Of course now all his past works are, somewhere, getting scoured for other literary thefts. No doubt Ambrose will continue to bleed. I suspect a similar level of attention given to more pop authors would produce more such "stunning" revelations. I've also been a teacher in both the college and secondary level and have had the unpleasant task of busting my students for plagiarism. It's not fun and I sympathize with your experience. It's a rampant problem in all corners of the world and violators should be prosecuted. But I thought I should add that what I gained from what he wrote and "wrote" is not diminished by the deceptions in the points of origin of his words.

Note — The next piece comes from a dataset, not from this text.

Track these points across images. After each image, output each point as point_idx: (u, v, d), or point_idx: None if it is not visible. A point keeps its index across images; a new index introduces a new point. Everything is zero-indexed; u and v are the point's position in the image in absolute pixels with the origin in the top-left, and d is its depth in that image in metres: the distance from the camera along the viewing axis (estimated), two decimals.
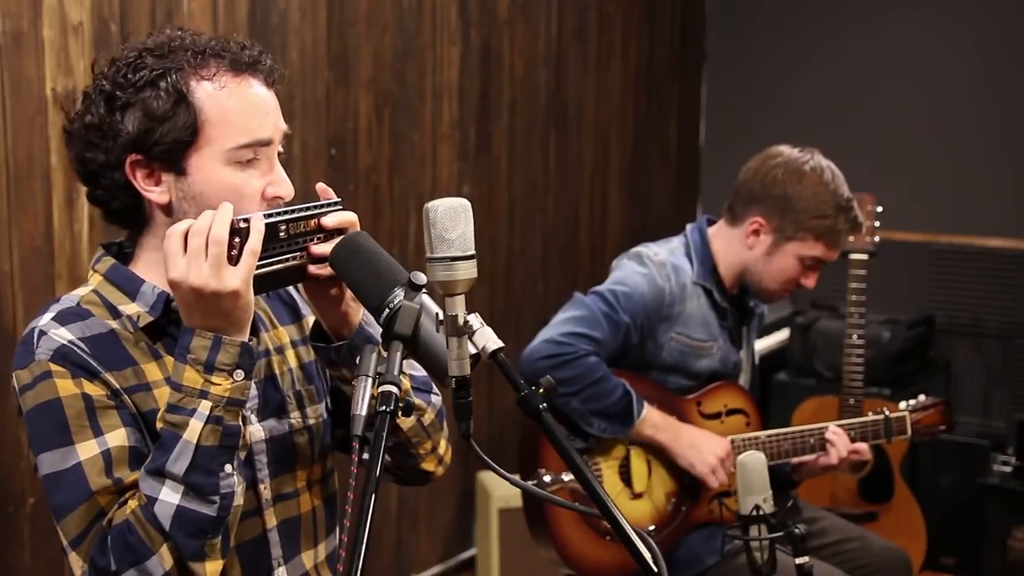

R. B. Bernstein - 1/31/2002
Unlike Bucky, I'm afraid that the knowledge that I was hoaxed by a plagiarist at best erodes my enjoyment of the work in question. This is all painful in the extreme, and what puzzles me is that so many people seem willing to apologize for and to excuse Stephen Ambrose's misappropriations. I had a student who pulled stuff like that back in 1988, when I was visiting at Rutgers University -- Newark; I bawled him out and severely lowered his grade. The only reason that I did not go further is that, on questioning him, it was clear to me that somehow he simply had never learned that you just don't provide slabs of unmarked quoted material in text and a footnote; he thought that the footnote covered him completely, because it told me where the stuff in text came from.
R. B. Bernstein, Adjunct Professor of Law, New York Law School
Bucky - 1/30/2002
Bravo! And how fitting for a memo attributed to Alex Haley to have been written by someone else.
I refuse to take back my enjoyment of either Haley or Ambrose's works--even tho it turns out the work wasn't actually theirs. It's good to see justice done and the mighty brought low every now and then, but let's not forget all the joy their acts of theft and dishonesty have brought us.